Document excerpt:
[START]
The -D (default) flag is the catch-all option. It extracts all groups across all platforms with the key procedure columns and produces a clean CSV ready for SIEM ingestion. Combine with -E to also get the styled XLSX evidence report:

./MITRESaw.py -D -E -C

This gives you everything you need to get started: mitre_procedures.csv for lookups, mitre_procedures.xlsx for analysis, and citation source content from blog posts, vendor reports, and PDFs. Add -q for quieter output, or layer on -g, -p, -t filters to narrow scope.

Examples

# Default export with all groups (fastest way to get results)
./MITRESaw.py -D

# Quiet mode - show group completion instead of every indicator
./MITRESaw.py -D -q

# Filter by platform and threat group
./MITRESaw.py -p Windows -g APT29

# Export as JSON
./MITRESaw.py -g APT29 -x json

# Build search queries for specific groups on Windows/Linux
./MITRESaw.py -p Windows,Linux -t mining,technology,defense -Q

# Export filtered columns with industry keyword tagging
./MITRESaw.py -c group_sw_name,technique_id,technique_name,keywords

# Evidence report with SIEM queries
./MITRESaw.py -g APT29,APT33,OilRig -p Windows -E -Q

# Evidence report with citation collection
./MITRESaw.py -g APT29 -p Windows -E -C

# Retry only stix_metadata failures (keeps successful cache)
[END]
Exercise task 1: In the records, starting at the line containing "class: Aves" and ending at the end of the records, replace "common name" with "vernacular name" and keep everything else the same. Leave the pictures out of your answer.
The text and the records come from separate sources.

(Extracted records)
[START]
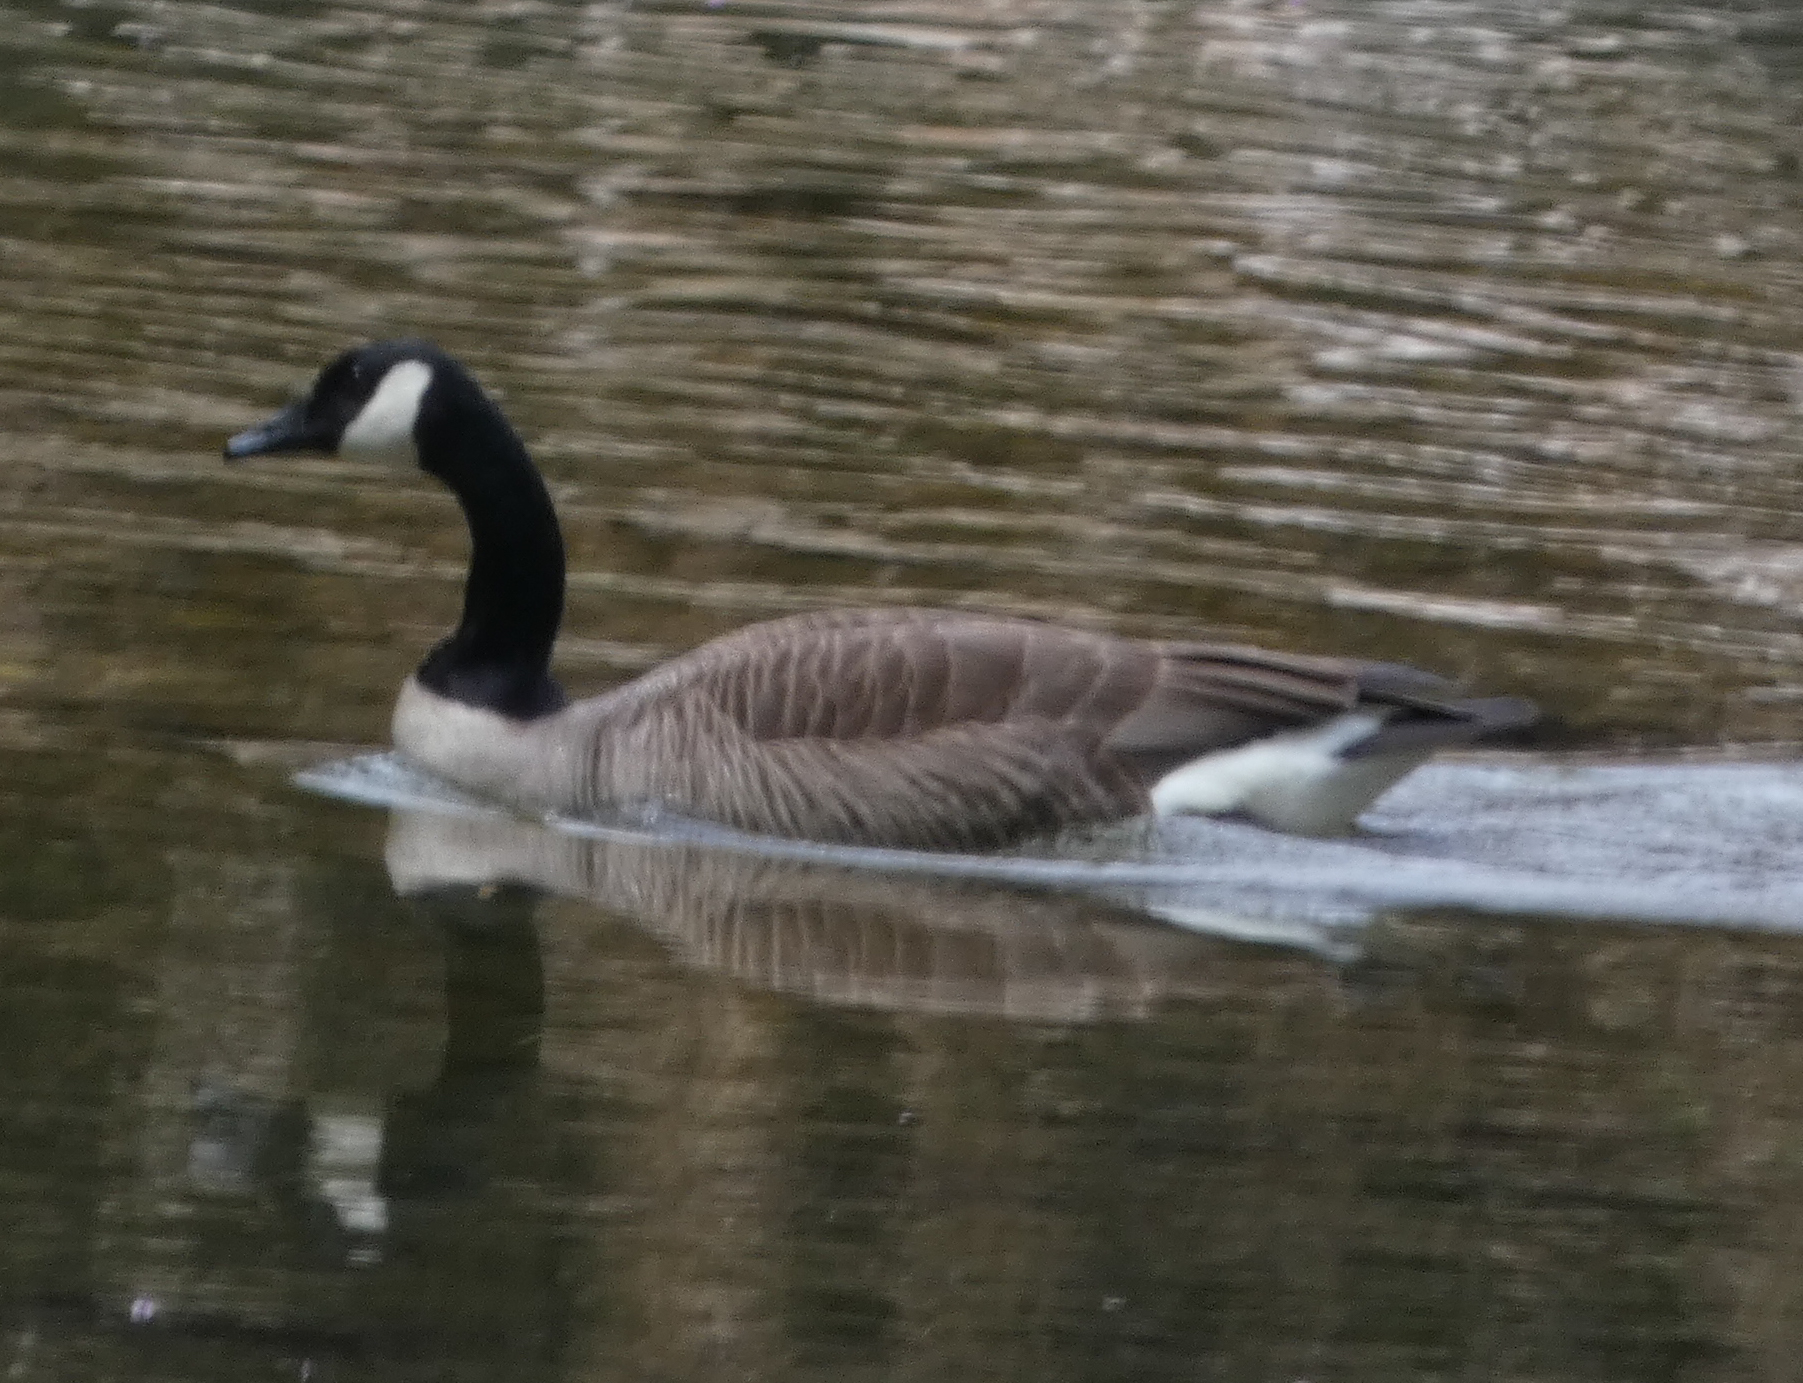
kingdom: Animalia
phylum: Chordata
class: Aves
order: Anseriformes
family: Anatidae
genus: Branta
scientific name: Branta canadensis
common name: Canada goose
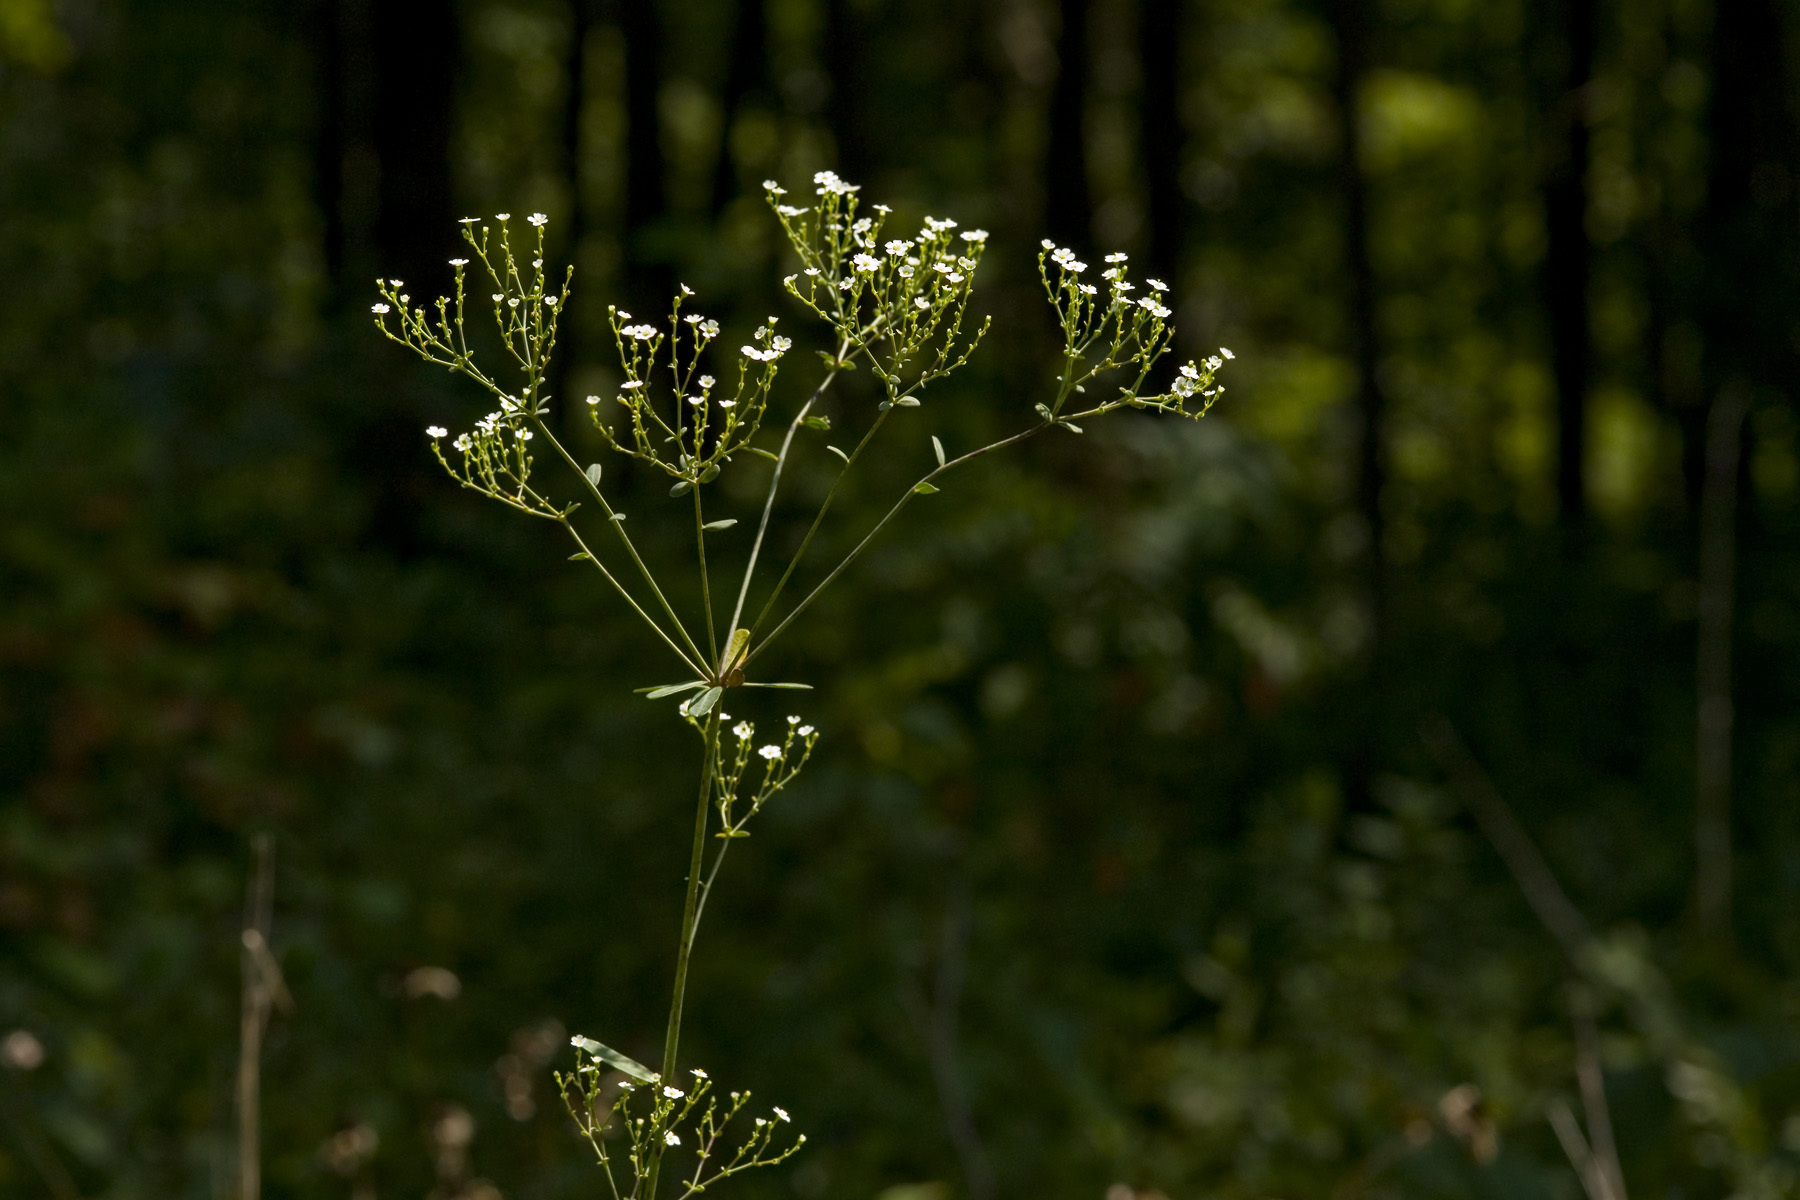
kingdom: Plantae
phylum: Tracheophyta
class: Magnoliopsida
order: Malpighiales
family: Euphorbiaceae
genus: Euphorbia
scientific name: Euphorbia corollata
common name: Flowering spurge
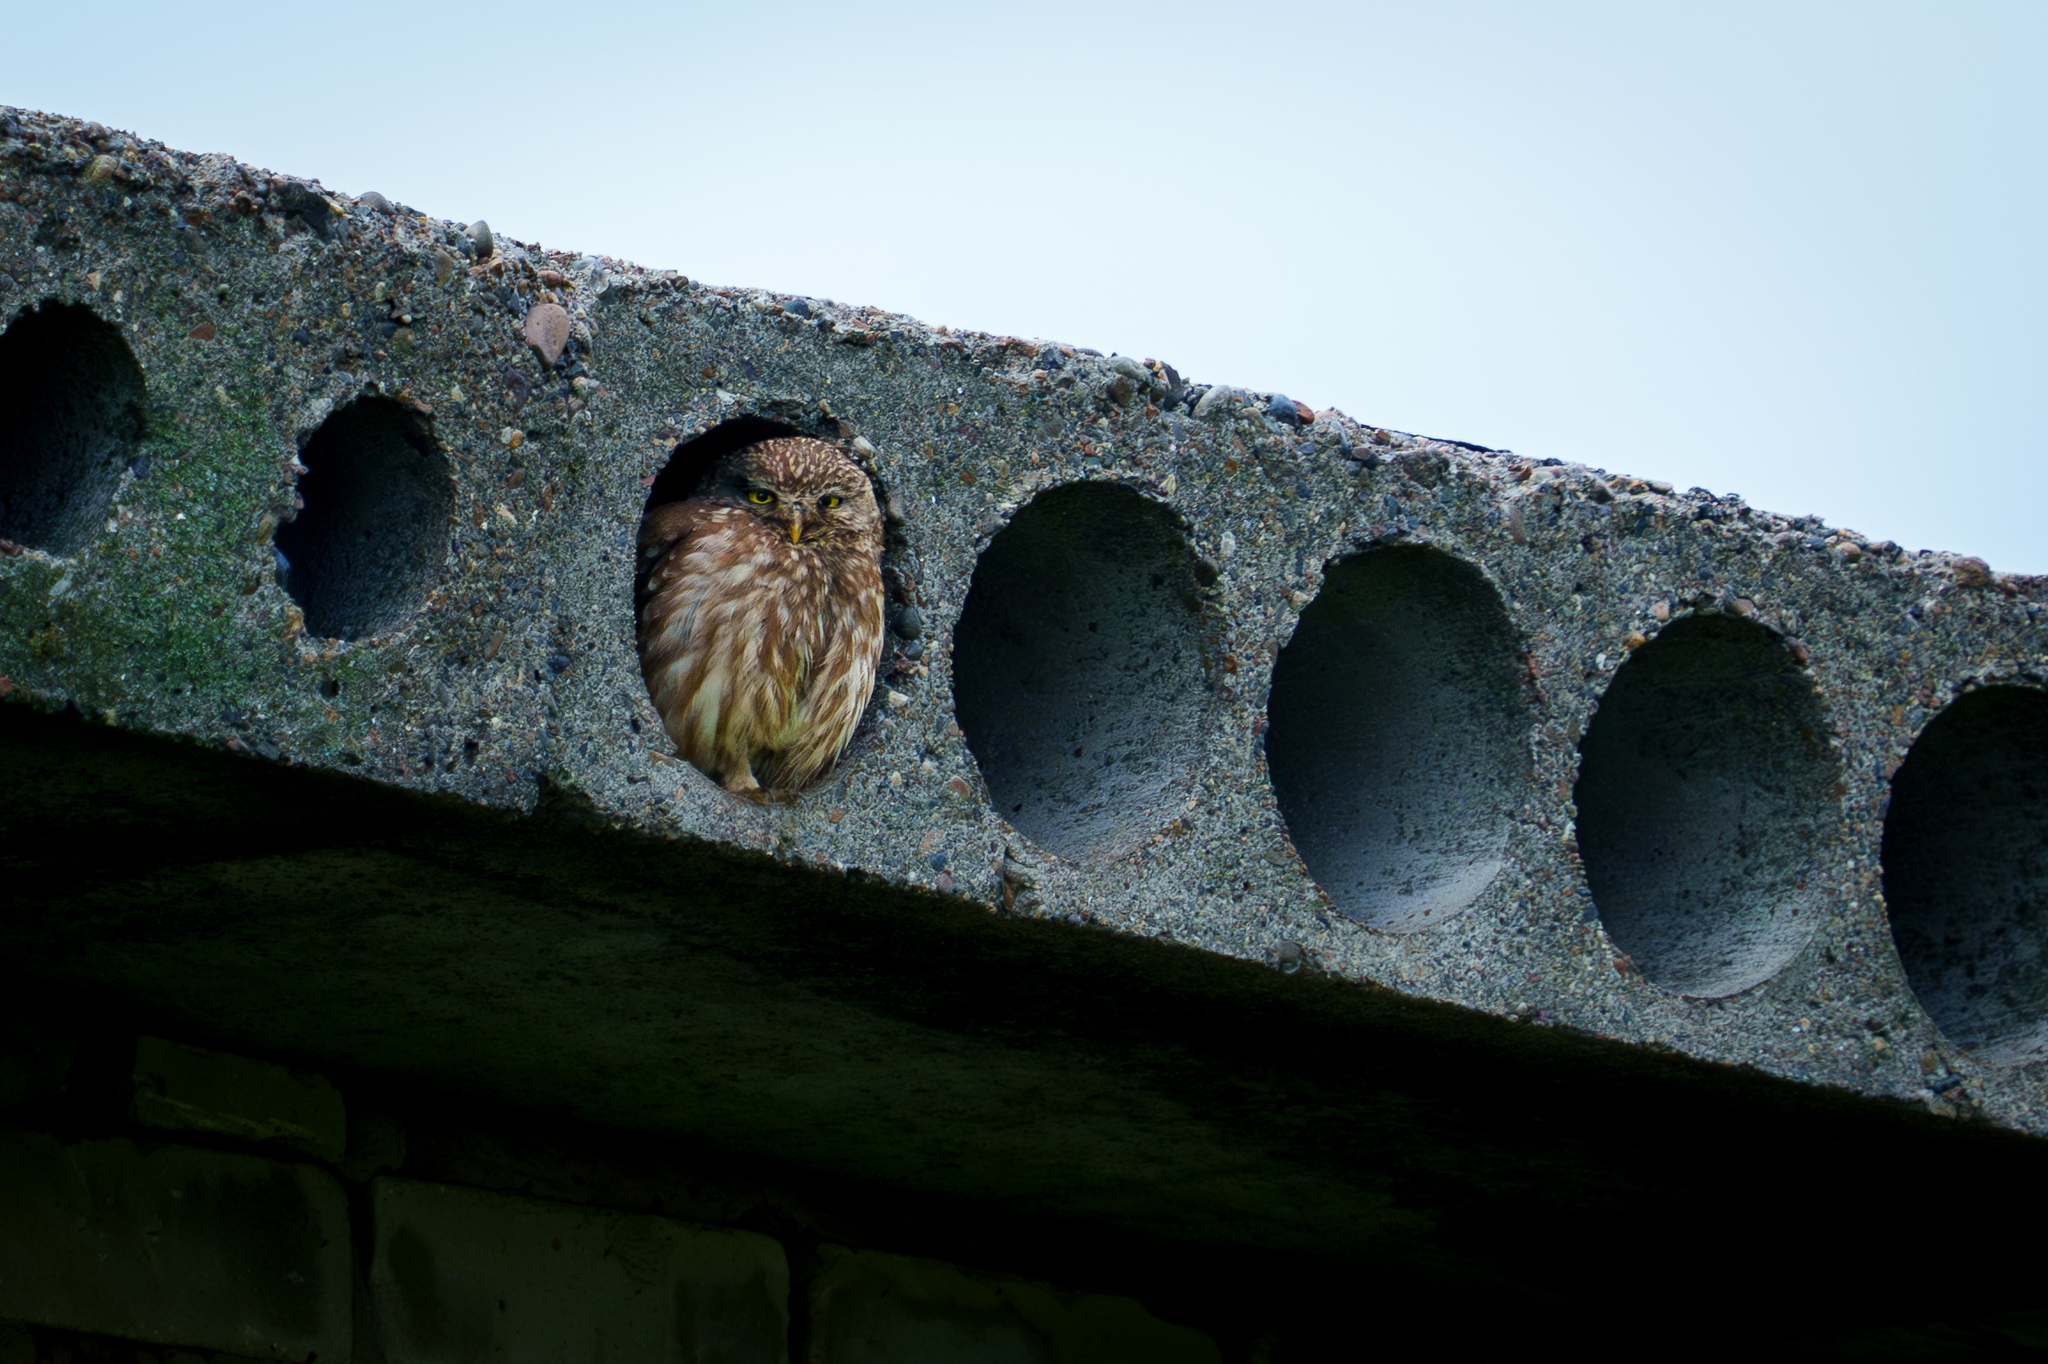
[END]
Exercise task 2: Summarize the MITRESaw usage excerpt in two sentences.

Correct result 1:
class: Aves
order: Anseriformes
family: Anatidae
genus: Branta
scientific name: Branta canadensis
vernacular name: Canada goose
kingdom: Plantae
phylum: Tracheophyta
class: Magnoliopsida
order: Malpighiales
family: Euphorbiaceae
genus: Euphorbia
scientific name: Euphorbia corollata
vernacular name: Flowering spurge

Correct result 2: The -D flag extracts all groups across all platforms with the key procedure columns and produces a clean CSV ready for SIEM ingestion, while adding -E also yields a styled XLSX evidence report. The examples show the tool run in quiet mode, filtered by platform and threat group, exported as JSON, used to build search queries, limited to selected columns with industry keyword tagging, and used to produce evidence reports with SIEM queries or citation collection.